Ce « parapluie doré » date en fait des années Bush. Le Public Readiness and Emergency Preparedness Act (PREPA), passé en décembre 2005, s'applique déjà aux vaccins H5N1, H2, H6 et H9. Dans le cadre du PREPA, la responsabilité judiciaire des fabricants et des soignants est dégagée dans le cas d'un traitement visant une « urgence de santé publique ». Cette immunité inclut une forme de « sanctuarisation financière », puisque les fabricants sont préservés de toutes demande de dommages et intérets.



Le PREP Act a fait l’objet d'une bataille farouche, les compagnies pharmaceutiques menaçant de ne plus produire de nouveaux vaccins sans l'adoption préalable de cette loi.



Un exécutif aux pouvoirs étendus


Ces régimes d'exception ne s'arrêtent pas aux seuls bénéfices des industriels ou des autorités sanitaires. Elle accorde aussi des pouvoirs spéciaux à l’exécutif en cas d'épidémie ou de pandémie de grippe A. Un projet de loi en ce sens a été adopté en Belgique le 22 septembre dernier. En France, le Syndicat de la Magistrature refuse le plan du ministère de la justice en cas de pandémie de grippe H1N1, qualifiant les propositions faites en vue de limiter la diffusion du virus de « dispositif liberticide ».



Les propositions du gouvernement français, formulées en juillet 2009, envisage de confier les audiences pénales à un seul magistrat, de généraliser les débats sous huit clos. Et, lors d’une garde à vue, de ne permettre de voir son avocat qu’à la 24e heure de détention et non au début. Les délais de détention provisoire pourraient aussi être prolongés de 4 à 6 mois sans audience ni débat devant le juge.

Autant de mesures qui témoignent selon le Syndicat de la magistrature de la « volonté de créer une justice d’exception par ordonnances gouvernementales, sans débat démocratique » cite le Point.

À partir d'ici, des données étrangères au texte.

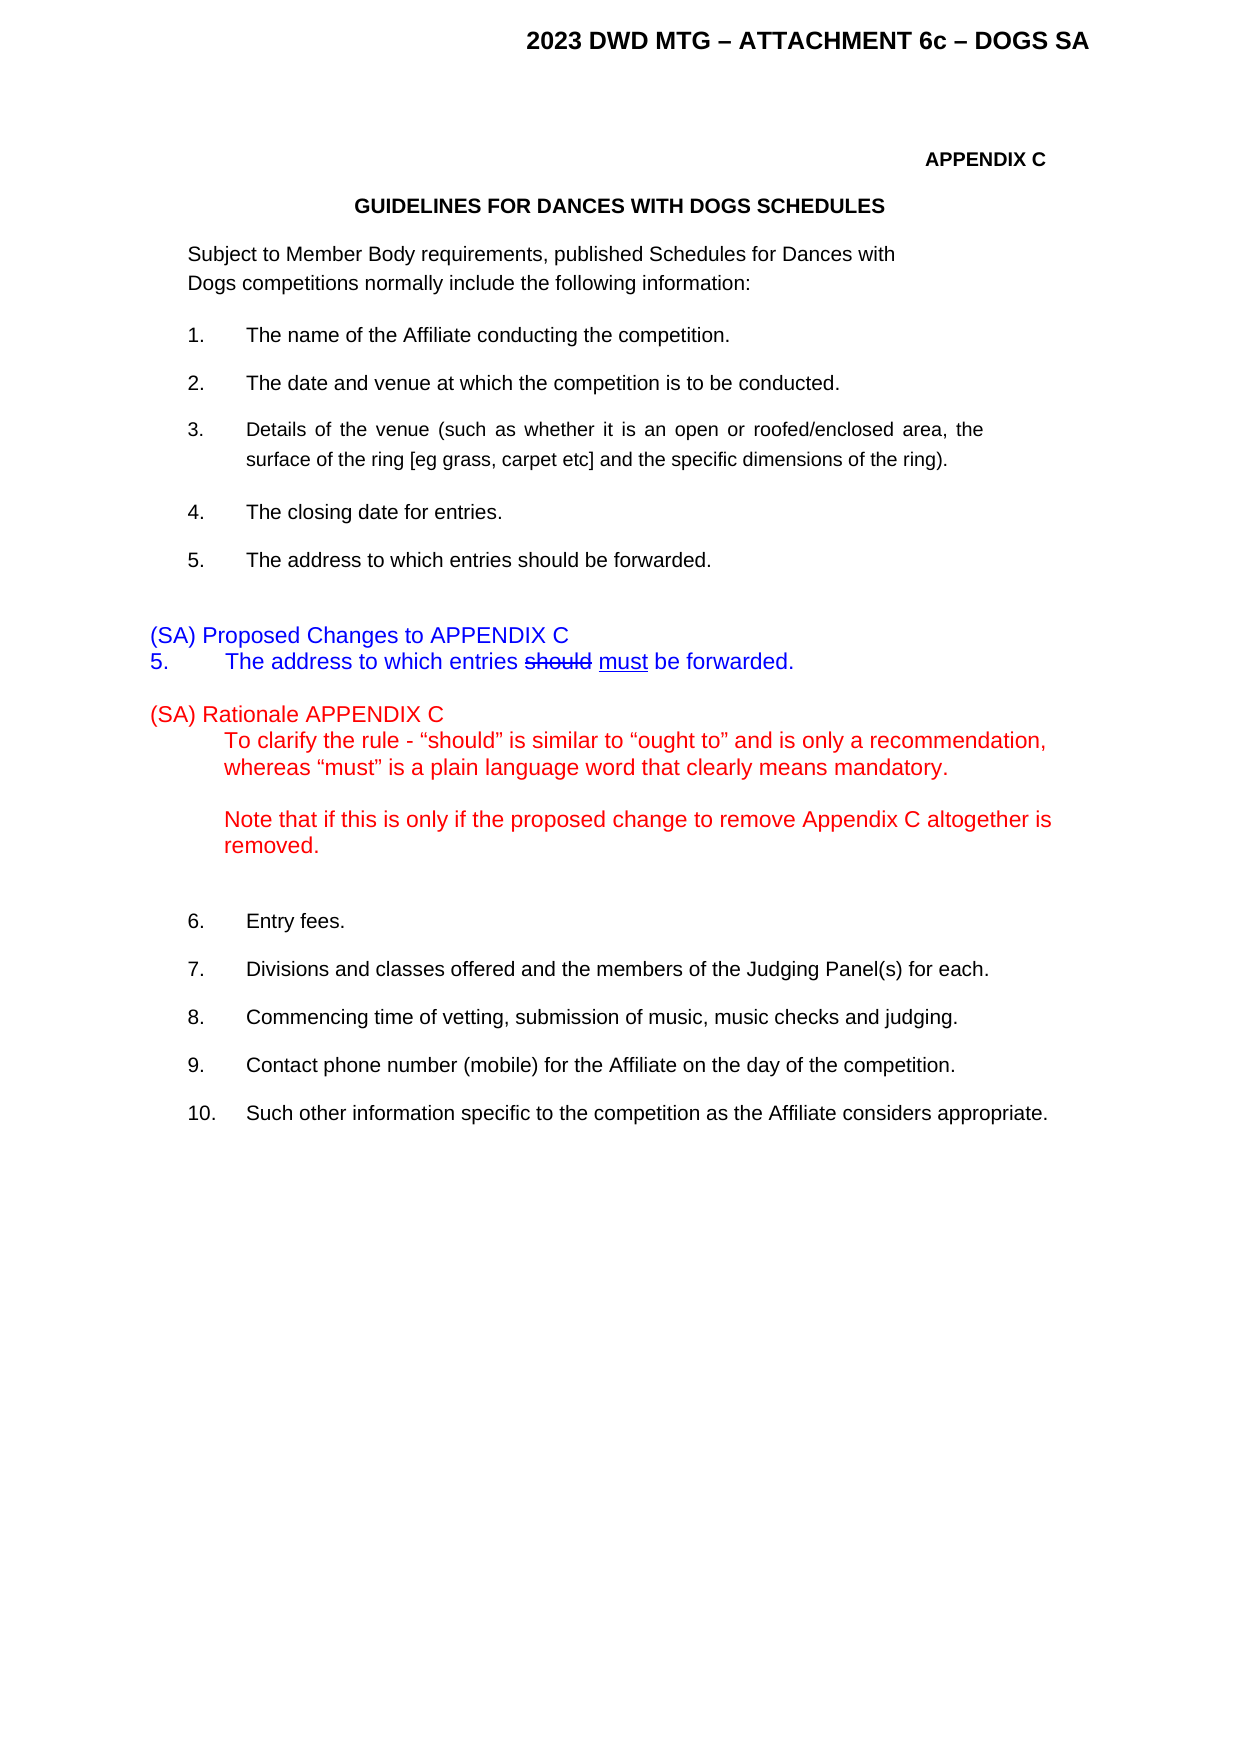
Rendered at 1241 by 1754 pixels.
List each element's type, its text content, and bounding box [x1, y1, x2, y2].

Ces inquiétudes font écho à l’analyse du médecin et député socialiste Jean-Marie Le Guen, également président de l'Assistance Publique-Hôpitaux de Paris (AP-HP), dénonce justement une gestion des décisions prises sous le sceau du « secret défense ».



En février 2009, dans son avis sur les « questions éthiques soulevées par une possible pandémie grippale », le Comité Consultatif National d'Ethique (CCNE) précise en réponse à la saisine de l’AP-HP faite en juillet 2007 (au temps de la grippe aviaire) que « si le CCNE est bien conscient que ces restrictions aux libertés fondamentales pourraient s’avérer nécessaires, il attire l’attention sur le danger qu’il y aurait à les étendre au-delà de ce qui est nécessaire à la lutte contre la pandémie grippale (…) l’état d’urgence sanitaire ne dispense pas du respect de la vie privée des personnes et de la confidentialité des informations relatives à leur santé ».